### To be done
Please update the records below by replacing every "scientific name" with "binomial", leaving everything else as it is.

### Data shown
┄┄┄┄┄┄

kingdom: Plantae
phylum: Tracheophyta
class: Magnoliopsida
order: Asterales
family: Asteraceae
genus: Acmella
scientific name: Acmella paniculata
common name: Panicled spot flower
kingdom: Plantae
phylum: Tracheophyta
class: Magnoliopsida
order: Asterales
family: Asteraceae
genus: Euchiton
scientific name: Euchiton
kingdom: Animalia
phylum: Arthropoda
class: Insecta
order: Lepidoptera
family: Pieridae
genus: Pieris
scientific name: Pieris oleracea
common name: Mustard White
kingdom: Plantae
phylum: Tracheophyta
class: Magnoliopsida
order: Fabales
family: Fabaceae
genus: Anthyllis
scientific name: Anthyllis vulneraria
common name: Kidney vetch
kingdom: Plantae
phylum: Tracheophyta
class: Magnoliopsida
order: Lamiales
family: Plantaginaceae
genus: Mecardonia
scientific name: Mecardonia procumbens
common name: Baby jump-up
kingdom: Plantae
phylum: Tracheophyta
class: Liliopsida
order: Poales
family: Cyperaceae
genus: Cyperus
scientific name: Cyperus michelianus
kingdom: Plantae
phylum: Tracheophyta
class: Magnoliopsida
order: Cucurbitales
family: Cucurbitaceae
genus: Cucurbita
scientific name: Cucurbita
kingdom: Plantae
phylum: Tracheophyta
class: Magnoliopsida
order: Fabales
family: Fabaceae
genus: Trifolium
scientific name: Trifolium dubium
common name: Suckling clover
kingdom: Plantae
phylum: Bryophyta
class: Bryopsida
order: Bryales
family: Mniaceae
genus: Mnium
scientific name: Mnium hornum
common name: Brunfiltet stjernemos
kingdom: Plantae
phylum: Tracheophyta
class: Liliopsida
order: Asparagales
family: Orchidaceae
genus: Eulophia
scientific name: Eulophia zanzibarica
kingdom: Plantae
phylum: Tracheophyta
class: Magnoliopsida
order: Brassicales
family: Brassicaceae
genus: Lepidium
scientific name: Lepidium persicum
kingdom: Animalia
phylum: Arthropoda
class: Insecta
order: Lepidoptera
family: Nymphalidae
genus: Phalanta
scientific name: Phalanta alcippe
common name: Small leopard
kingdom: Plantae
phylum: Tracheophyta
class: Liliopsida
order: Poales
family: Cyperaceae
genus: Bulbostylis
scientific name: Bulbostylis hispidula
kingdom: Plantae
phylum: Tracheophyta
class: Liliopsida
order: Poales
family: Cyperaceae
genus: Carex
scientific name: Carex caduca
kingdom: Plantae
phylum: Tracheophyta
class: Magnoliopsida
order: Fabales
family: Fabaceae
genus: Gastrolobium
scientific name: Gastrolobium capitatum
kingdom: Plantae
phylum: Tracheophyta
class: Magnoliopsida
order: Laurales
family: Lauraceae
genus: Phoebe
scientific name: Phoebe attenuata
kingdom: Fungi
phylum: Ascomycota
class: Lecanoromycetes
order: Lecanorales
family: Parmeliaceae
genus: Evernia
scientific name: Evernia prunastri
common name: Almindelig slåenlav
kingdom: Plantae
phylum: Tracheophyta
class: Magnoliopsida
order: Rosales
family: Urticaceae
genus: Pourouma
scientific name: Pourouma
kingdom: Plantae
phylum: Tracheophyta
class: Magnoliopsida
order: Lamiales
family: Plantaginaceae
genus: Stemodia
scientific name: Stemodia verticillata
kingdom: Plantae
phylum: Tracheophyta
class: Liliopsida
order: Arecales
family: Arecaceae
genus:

┄┄┄┄┄┄

### Solution to this problem
kingdom: Plantae
phylum: Tracheophyta
class: Magnoliopsida
order: Asterales
family: Asteraceae
genus: Acmella
binomial: Acmella paniculata
common name: Panicled spot flower
kingdom: Plantae
phylum: Tracheophyta
class: Magnoliopsida
order: Asterales
family: Asteraceae
genus: Euchiton
binomial: Euchiton
kingdom: Animalia
phylum: Arthropoda
class: Insecta
order: Lepidoptera
family: Pieridae
genus: Pieris
binomial: Pieris oleracea
common name: Mustard White
kingdom: Plantae
phylum: Tracheophyta
class: Magnoliopsida
order: Fabales
family: Fabaceae
genus: Anthyllis
binomial: Anthyllis vulneraria
common name: Kidney vetch
kingdom: Plantae
phylum: Tracheophyta
class: Magnoliopsida
order: Lamiales
family: Plantaginaceae
genus: Mecardonia
binomial: Mecardonia procumbens
common name: Baby jump-up
kingdom: Plantae
phylum: Tracheophyta
class: Liliopsida
order: Poales
family: Cyperaceae
genus: Cyperus
binomial: Cyperus michelianus
kingdom: Plantae
phylum: Tracheophyta
class: Magnoliopsida
order: Cucurbitales
family: Cucurbitaceae
genus: Cucurbita
binomial: Cucurbita
kingdom: Plantae
phylum: Tracheophyta
class: Magnoliopsida
order: Fabales
family: Fabaceae
genus: Trifolium
binomial: Trifolium dubium
common name: Suckling clover
kingdom: Plantae
phylum: Bryophyta
class: Bryopsida
order: Bryales
family: Mniaceae
genus: Mnium
binomial: Mnium hornum
common name: Brunfiltet stjernemos
kingdom: Plantae
phylum: Tracheophyta
class: Liliopsida
order: Asparagales
family: Orchidaceae
genus: Eulophia
binomial: Eulophia zanzibarica
kingdom: Plantae
phylum: Tracheophyta
class: Magnoliopsida
order: Brassicales
family: Brassicaceae
genus: Lepidium
binomial: Lepidium persicum
kingdom: Animalia
phylum: Arthropoda
class: Insecta
order: Lepidoptera
family: Nymphalidae
genus: Phalanta
binomial: Phalanta alcippe
common name: Small leopard
kingdom: Plantae
phylum: Tracheophyta
class: Liliopsida
order: Poales
family: Cyperaceae
genus: Bulbostylis
binomial: Bulbostylis hispidula
kingdom: Plantae
phylum: Tracheophyta
class: Liliopsida
order: Poales
family: Cyperaceae
genus: Carex
binomial: Carex caduca
kingdom: Plantae
phylum: Tracheophyta
class: Magnoliopsida
order: Fabales
family: Fabaceae
genus: Gastrolobium
binomial: Gastrolobium capitatum
kingdom: Plantae
phylum: Tracheophyta
class: Magnoliopsida
order: Laurales
family: Lauraceae
genus: Phoebe
binomial: Phoebe attenuata
kingdom: Fungi
phylum: Ascomycota
class: Lecanoromycetes
order: Lecanorales
family: Parmeliaceae
genus: Evernia
binomial: Evernia prunastri
common name: Almindelig slåenlav
kingdom: Plantae
phylum: Tracheophyta
class: Magnoliopsida
order: Rosales
family: Urticaceae
genus: Pourouma
binomial: Pourouma
kingdom: Plantae
phylum: Tracheophyta
class: Magnoliopsida
order: Lamiales
family: Plantaginaceae
genus: Stemodia
binomial: Stemodia verticillata
kingdom: Plantae
phylum: Tracheophyta
class: Liliopsida
order: Arecales
family: Arecaceae
genus:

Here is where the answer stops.